There really is no way for this play to work with another “offensive scramble”. We have five forwards in a flat line, with our backline running less than two metres away in the second layer. Castres defensive line here — six players — is actually covering eight Munster players, with our “out” option on the wing fully covered too, with no realistic way of getting him the ball in a place where he has better options than the defender.

You could see us trying desperately to get a bit more depth as the play continued, but it felt like every pass, every carry, had a defender in the throat of every action, so every pass, every carry, was under pressure.
Everything in this game is connected. Your exits relate to your defensive transition and your defensive lineout. How you choose to defend those determines how quickly and how efficiently you get the ball back, and where.
Your behaviour with the ball, and how you choose to cede possession of it and where, relates directly to your phase shape and overall energy usage, which directly relates back to how you defend, and how efficiently you get the ball back. That’s the circle.

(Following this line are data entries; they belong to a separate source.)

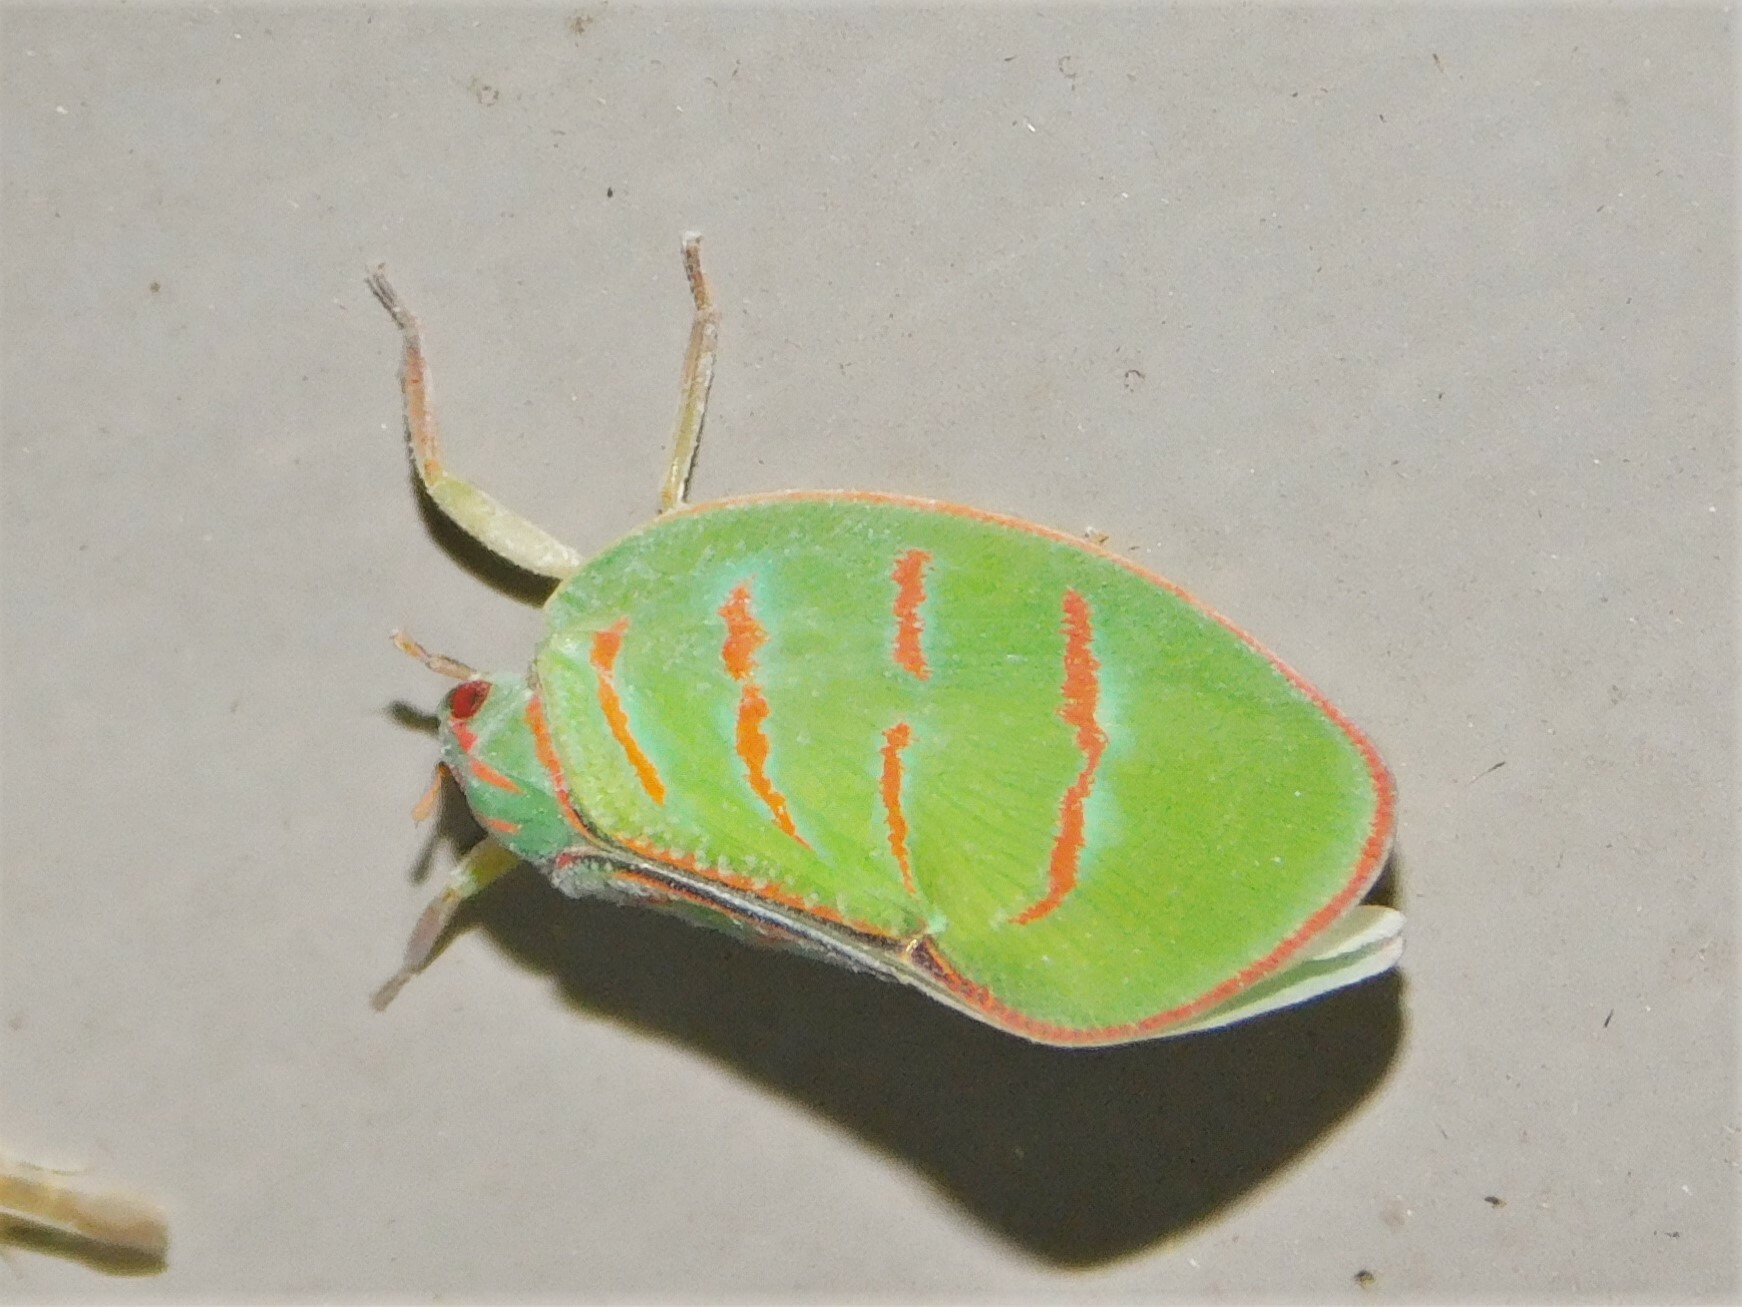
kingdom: Animalia
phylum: Arthropoda
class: Insecta
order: Hemiptera
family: Flatidae
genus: Flatina
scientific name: Flatina liciata
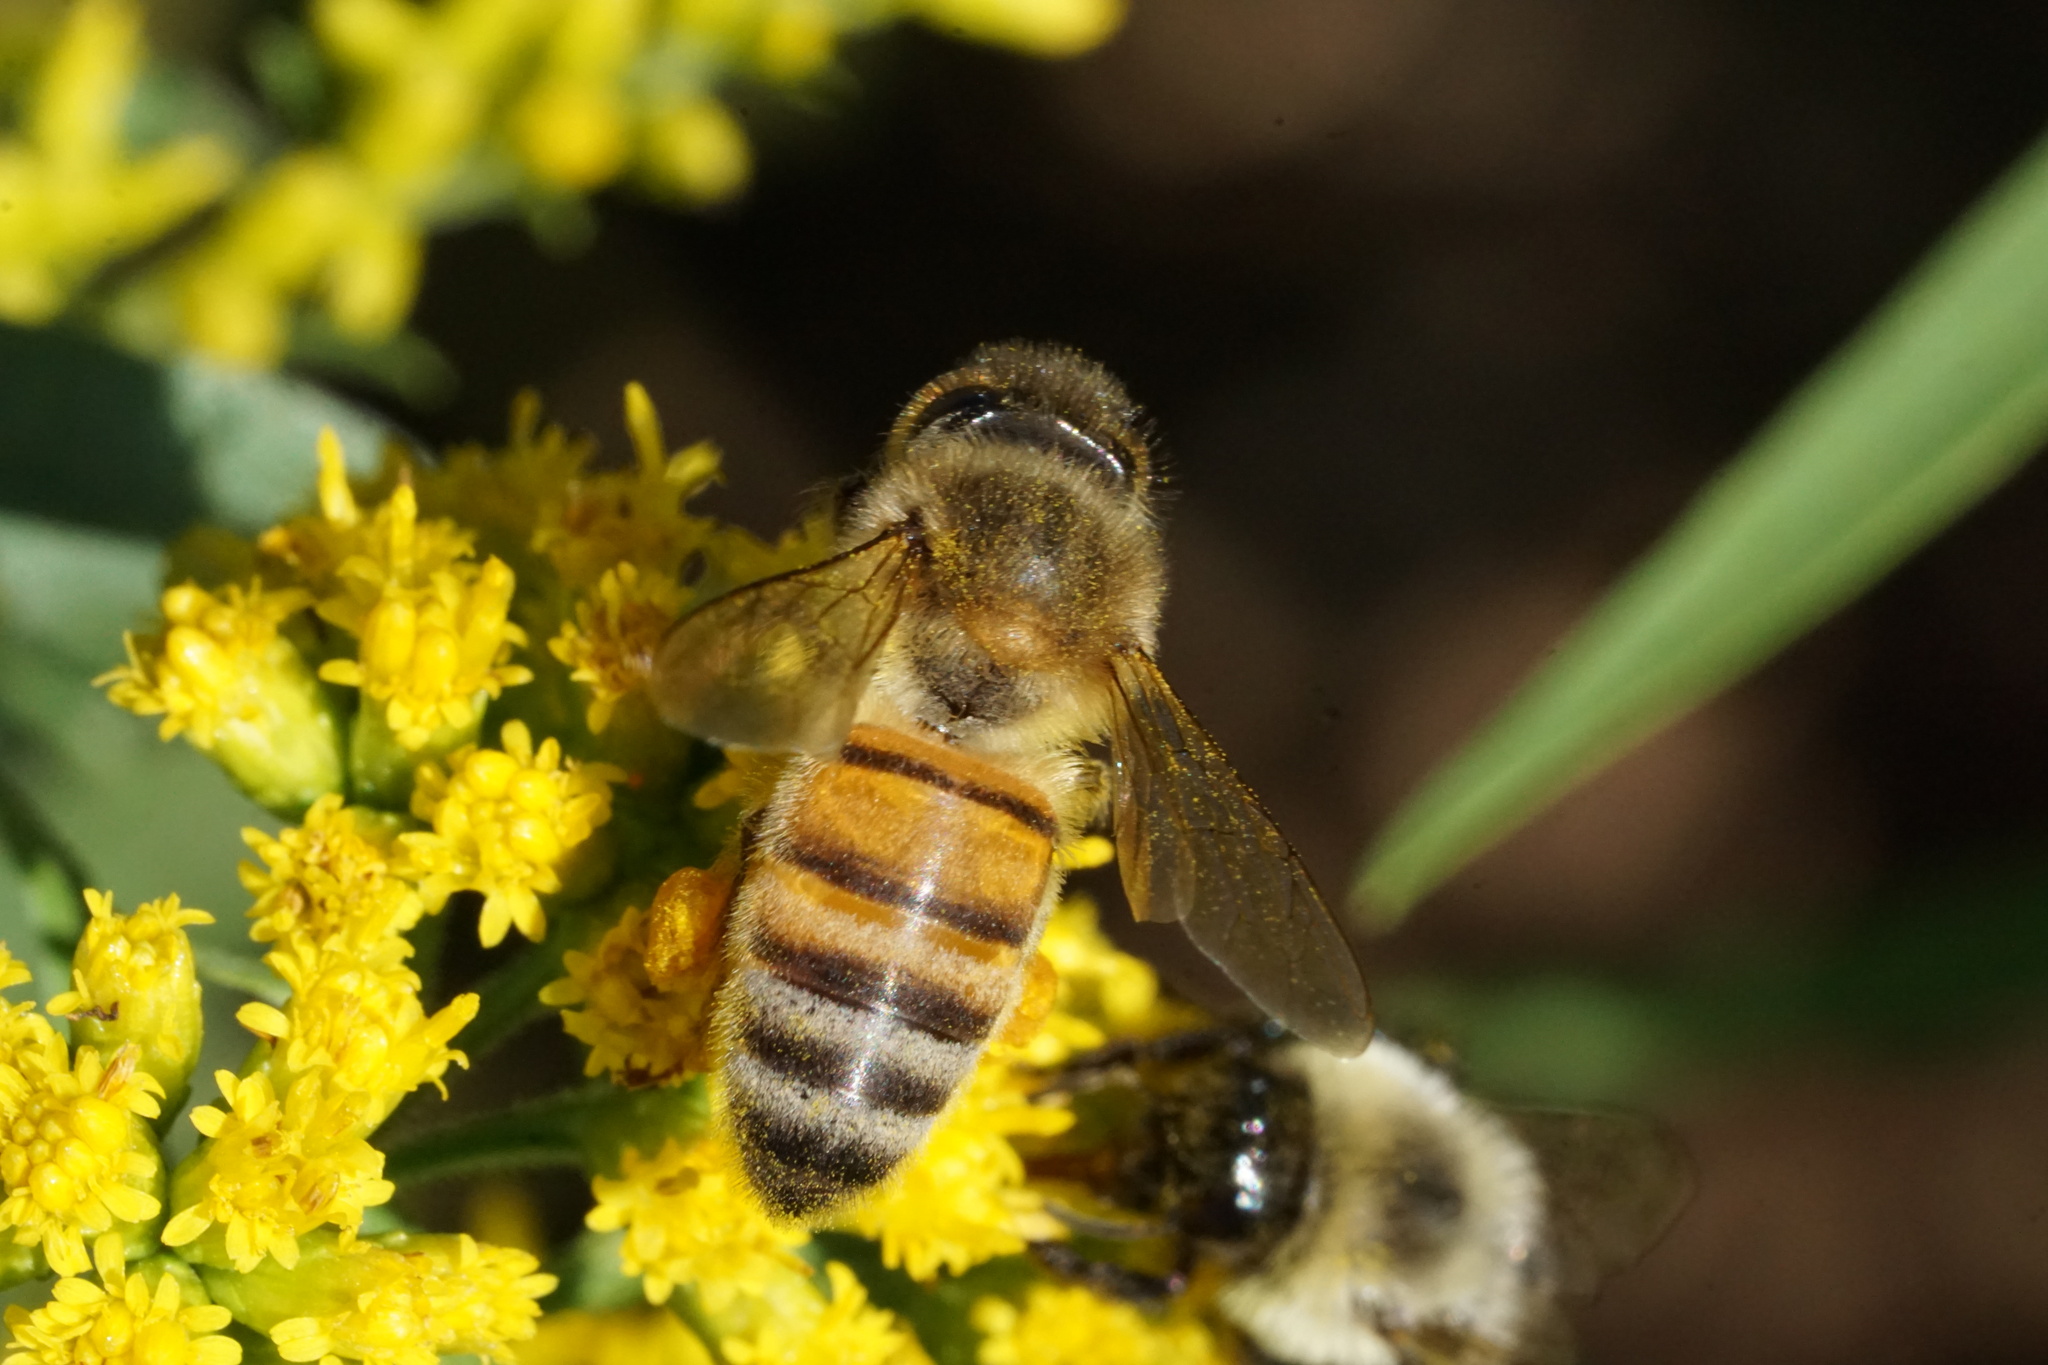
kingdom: Animalia
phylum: Arthropoda
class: Insecta
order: Hymenoptera
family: Apidae
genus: Apis
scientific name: Apis mellifera
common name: Honey bee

I would classify our defensive actions as broadly effective, but slow. We were really good at winning turnovers across the season, but you have to be awarded those, and I think we ceded too much ground to win them.
In possession, our attack, by default, had to be slow too. A flat attack relies on speed at the critical juncture, but to get to that point, you often need three, four, or five phases of relatively slow set-up possession to pull the defence where you want them.
Without functioning strike plays — we seemed to use our lineout to set up phase play structures, and use our scrum for scrum-half loop plays almost exclusively — it took us too long to move up the field, or we relied on an opposition kicking error to give us the look we wanted. We were a team who were built to play downhill, but our work on both sides of the ball rarely seemed to generate that against teams that kicked at volume, as Castres did in this game. In theory, that should work — we want transition, a team that kicks a lot should give us that, but where the kick landed mattered way more than it should.
Were we, essentially, baited into overplaying in our own 10m-22 zone by teams who knew what kind of defensive press we were vulnerable to, systemically? I think so.
For me, the lack of clarity comes back to this.
We needed too many defensive actions to force the turnovers we needed, and then, on the other side of the ball, we needed to play a very high-risk game, positionally speaking, to generate the downhill attack we were built to execute.
So what’s the solution?
On the face of it, it’s probably moving the go-zone further up the field — halfway and beyond, rather than 10m and beyond. Should 10m make a difference? In the modern game, I think it makes all the difference, as does the fact that we’ve been quite expansive around our own 10m line for the last few seasons. Teams know well what we try to play and where; I think this season showed us that our intent needs to change, either that or how we choose to execute it.
But it’s not as simple as just doing that and nothing else. Everything is connected.
If we’re going to kick more, we need to tackle lower and take the offload and quick ball risk that comes with that. If we’re going to kick more, we need a better scrum and defensive lineout. If we’re going to kick more, we need to be more effective and efficient with our strike plays.
Kicking begets more kicking, and you can’t just be set up for one part of that equation — you have to be ready for everything that comes with it.